[Exercise directions]: The answer is one number: how many lines in the data below hold "niệm".

### Available records ###

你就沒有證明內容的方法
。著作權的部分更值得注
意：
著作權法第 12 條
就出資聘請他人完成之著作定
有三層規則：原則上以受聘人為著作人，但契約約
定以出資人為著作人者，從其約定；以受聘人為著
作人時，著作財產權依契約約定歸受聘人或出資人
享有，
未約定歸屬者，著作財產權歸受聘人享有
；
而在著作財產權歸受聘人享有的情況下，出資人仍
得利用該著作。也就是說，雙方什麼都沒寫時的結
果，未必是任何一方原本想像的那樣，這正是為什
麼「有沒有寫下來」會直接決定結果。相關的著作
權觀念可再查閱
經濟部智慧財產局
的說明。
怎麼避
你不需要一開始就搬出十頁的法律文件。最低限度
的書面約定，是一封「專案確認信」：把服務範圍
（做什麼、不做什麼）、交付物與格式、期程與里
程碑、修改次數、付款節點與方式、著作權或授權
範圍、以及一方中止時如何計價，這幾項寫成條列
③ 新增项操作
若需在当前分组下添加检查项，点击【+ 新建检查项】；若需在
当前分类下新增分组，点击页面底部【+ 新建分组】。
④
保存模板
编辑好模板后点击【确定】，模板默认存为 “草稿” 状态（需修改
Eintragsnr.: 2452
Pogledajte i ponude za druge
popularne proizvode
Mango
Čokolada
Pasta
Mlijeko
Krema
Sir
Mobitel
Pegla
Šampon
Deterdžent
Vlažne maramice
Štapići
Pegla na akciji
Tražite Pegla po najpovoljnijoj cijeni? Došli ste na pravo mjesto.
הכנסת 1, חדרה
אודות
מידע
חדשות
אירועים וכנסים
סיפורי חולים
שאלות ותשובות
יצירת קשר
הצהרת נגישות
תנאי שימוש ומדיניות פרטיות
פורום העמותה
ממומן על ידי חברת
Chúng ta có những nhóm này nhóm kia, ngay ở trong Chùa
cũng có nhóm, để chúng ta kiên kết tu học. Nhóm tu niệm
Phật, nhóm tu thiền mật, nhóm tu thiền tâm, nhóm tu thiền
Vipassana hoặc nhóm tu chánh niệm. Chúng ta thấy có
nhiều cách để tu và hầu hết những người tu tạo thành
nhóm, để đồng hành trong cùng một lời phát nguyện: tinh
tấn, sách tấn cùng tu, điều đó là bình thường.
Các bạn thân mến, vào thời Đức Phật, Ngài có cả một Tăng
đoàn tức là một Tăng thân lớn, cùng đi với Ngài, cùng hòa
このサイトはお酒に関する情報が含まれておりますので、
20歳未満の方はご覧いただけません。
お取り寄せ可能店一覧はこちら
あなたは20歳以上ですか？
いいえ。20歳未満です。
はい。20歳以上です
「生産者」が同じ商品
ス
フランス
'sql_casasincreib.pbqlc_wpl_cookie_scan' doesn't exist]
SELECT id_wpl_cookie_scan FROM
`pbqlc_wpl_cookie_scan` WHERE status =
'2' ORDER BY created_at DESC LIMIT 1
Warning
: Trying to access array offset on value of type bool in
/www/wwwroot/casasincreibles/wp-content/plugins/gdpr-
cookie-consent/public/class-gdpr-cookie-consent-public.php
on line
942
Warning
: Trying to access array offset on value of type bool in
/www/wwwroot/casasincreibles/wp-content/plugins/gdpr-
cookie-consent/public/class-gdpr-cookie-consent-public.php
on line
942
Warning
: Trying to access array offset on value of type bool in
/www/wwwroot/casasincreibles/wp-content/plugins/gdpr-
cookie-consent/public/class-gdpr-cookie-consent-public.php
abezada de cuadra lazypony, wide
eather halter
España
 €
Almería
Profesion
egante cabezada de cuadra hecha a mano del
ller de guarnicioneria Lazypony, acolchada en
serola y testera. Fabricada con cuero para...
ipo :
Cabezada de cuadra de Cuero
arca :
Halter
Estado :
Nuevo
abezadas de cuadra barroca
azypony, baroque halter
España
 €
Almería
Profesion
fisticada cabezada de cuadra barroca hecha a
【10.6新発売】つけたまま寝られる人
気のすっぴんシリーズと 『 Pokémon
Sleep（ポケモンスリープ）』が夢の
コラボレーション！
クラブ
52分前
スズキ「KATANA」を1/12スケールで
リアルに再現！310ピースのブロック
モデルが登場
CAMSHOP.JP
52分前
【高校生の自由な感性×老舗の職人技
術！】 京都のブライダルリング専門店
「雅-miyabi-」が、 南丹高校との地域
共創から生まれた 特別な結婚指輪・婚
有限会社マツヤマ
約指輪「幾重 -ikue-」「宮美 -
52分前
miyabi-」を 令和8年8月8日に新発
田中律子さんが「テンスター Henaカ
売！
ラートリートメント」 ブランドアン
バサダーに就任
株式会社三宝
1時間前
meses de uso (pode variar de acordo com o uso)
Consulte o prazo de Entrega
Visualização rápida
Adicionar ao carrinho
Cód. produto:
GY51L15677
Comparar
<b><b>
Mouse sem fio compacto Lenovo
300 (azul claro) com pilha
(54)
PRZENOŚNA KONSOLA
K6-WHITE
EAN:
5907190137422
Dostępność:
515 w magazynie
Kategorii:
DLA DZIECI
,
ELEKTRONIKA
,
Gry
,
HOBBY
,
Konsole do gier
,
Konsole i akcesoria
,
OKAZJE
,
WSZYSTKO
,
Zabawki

###

[Task answer]: 2